## Passage shown:
Generally, only severe and critical cases require hospitalization while about 80% of people infected are able to recuperate at home, according to the WHO. In the 40% infection scenario Baron posits, about 35,500 people would need to be hospitalized in the Asheville core statistical area. 

More:Buncombe coronavirus test sites closed March 20

If a third of all hospital beds are available (as per the AHA estimate), the Asheville core statistical area would have 456 beds available to COVID-19 patients. In this scenario, assuming a conservative rate of infection and a generous number of hospital beds available, there would be 77.9 patients per available bed. 

"The idea of 78 patients to a bed shouldn't be taken to imply that we have more than one person in a bed — there's 77 people going without care," Baron emphasized. "They're set up in a hallway, they're set up in a parking lot. And that increases the number of fatalities."

## Data to examine:
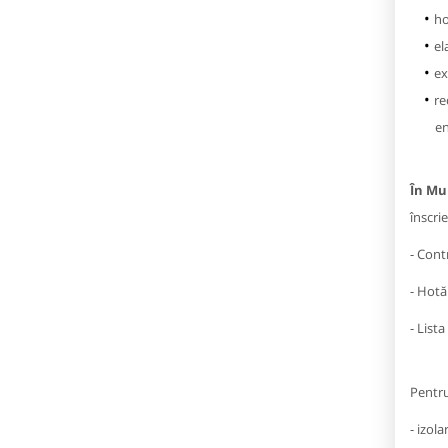
ho
el
ex
re
en
În Mun
înscri
- Cont
- Hotă
- Lista
Pentru
- izola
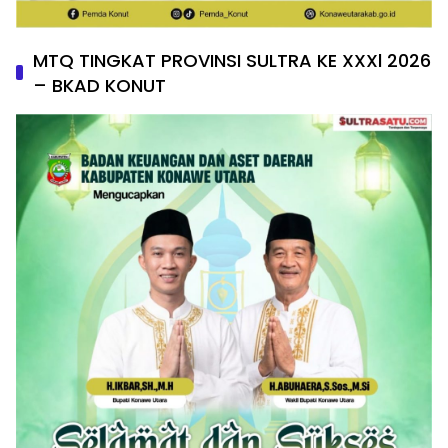
MTQ TINGKAT PROVINSI SULTRA KE XXXl 2026
– BKAD KONUT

## Tasks to carry out:
a: In the passage on COVID-19 hospital capacity in the Asheville area, how many beds would be available to COVID-19 patients if a third of all hospital beds were free?
b: Pick up the passage on COVID-19 hospital capacity in the Asheville area after its final sentence and carry it forward.

## Answers to the tasks:
a: 456 beds.

b:
If the region's hospitals devote all hospital beds to COVID-19 patients, a 40% infection rate would result in 28 patients per bed. 

A pre-print study of Chinese cases by Los Alamos National Laboratory sets the average hospital stay of COVID-19 patients at 11 days. Based on an 11-day average hospital stay, the Asheville area would need to spread out COVID-19 cases over about 10 months to manage a surge of that size if all hospital beds were devoted to COVID-19 patients.* (See end of article for calculations)

Filled beds means 'care rationing'

"Filled hospital beds don't just mean COVID-19 patients not getting treated," Baron explained.

"If you get into a car accident, if you have a heart attack, if you've got cancer and you need surgery — that is the kind of care being delayed and rationed across other countries' healthcare systems," Baron said.  "I fear personally that we may be in for worse than Western Europe because they have better organized healthcare systems."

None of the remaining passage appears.